Phillips Ormonde Fitzpatrick is also eyeing the possibility of turning itself into a public company. 

Of course, the gorilla on the block is Slater & Gordon with latest half-year results (six months to December 2014) showing revenues of $245 million (up 38 percent); net profit at $34 million (up 47 percent); and an interim dividend of 3.5 cents a share (up 17 percent). 

Its shares are trading at over $7.40 a pop as it sinks its teeth into Nowicki Carbone in Melbourne and Sunshine Coast shop Schultz Toomey O'Brien. 

It has already caught and devoured Trilby Misso (Qld) and the fabulous Keddies. 

In England, Slater & Gordon is marching over the old law shop landscape like a massive squid, squirting black ink into the faces of sleepy Pommy solicitors. 

Along with acquisitions of Fentons, Pannone, Russel Jones & Walker and Claims Direct in the UK, it recently took over two Welsh consumer and personal injury shops - Walker Smith Way and Leo Abse Cohen. For the two Welsh shops the price was £15 million cash and £3.7 million S & G shares. 

Due diligence poking and prodding is underway with British insurance claims processor Quindell, which also has a legal services arm accounting for £180 million ($336 million) in revenue for the first half of 2014. 

At the moment around half of Slater & Gordon's revenue comes from its UK operations. It says it is "committed to becoming the largest and most trusted provider of personal legal services in the UK". 

It has more than 1,300 people in 14 different cities and towns across Britain. 

Marketing and PR are central to its strategy, so it's no surprise that it is looking for a top flight London spinner.

On the UK journalists' jobs website Hold the Front Page, S & G touts that its PR team won awards for excellence in broadcast as a result of its strong TV and radio coverage, and the right applicant would "need to fit in to an ambitious and fast paced newsroom environment".  

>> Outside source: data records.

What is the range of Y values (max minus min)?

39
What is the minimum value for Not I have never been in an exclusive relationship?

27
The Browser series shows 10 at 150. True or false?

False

Reams of blah blah follow about experience in building relationships with stakeholders, pitching stories, positioning spokespeople for comment in target media outlets, and an exhaustive and exhausting list of needs, which requires a "robust personality, with the ability to influence others". 

US investment research outfit, Morningstar, predicts S & G will have revenue of $502 million this financial year and $604 million next year. 

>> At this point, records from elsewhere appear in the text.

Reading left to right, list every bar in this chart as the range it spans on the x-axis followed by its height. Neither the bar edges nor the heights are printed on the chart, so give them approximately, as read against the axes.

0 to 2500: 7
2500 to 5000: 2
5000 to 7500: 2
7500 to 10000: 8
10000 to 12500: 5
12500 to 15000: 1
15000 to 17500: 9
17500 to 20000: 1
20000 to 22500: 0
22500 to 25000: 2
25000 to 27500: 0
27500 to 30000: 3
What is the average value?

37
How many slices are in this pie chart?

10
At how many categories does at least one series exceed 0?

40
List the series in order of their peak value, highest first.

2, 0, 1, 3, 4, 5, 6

Where does it stop? Does S & G end up conquering the common law world? Certainly its aggressive expansion puts pressure on independent law shops, either to streamline the way they handle clients, sell out, or surrender to the blood-suckers of the sharemarket. 

The whole ideas of a law firm being answerable to public shareholders is a concept that has never sat well with Justinian. It means that clients' files have to be dealt with in a way that maximises profit. The pressure to settle smartly and maximise returns is ever-present. 

This is factory law, in which clients and their problems are industrialised on a massive scale. Let's hope Maurice Blackburn is among those that can hold out - forever.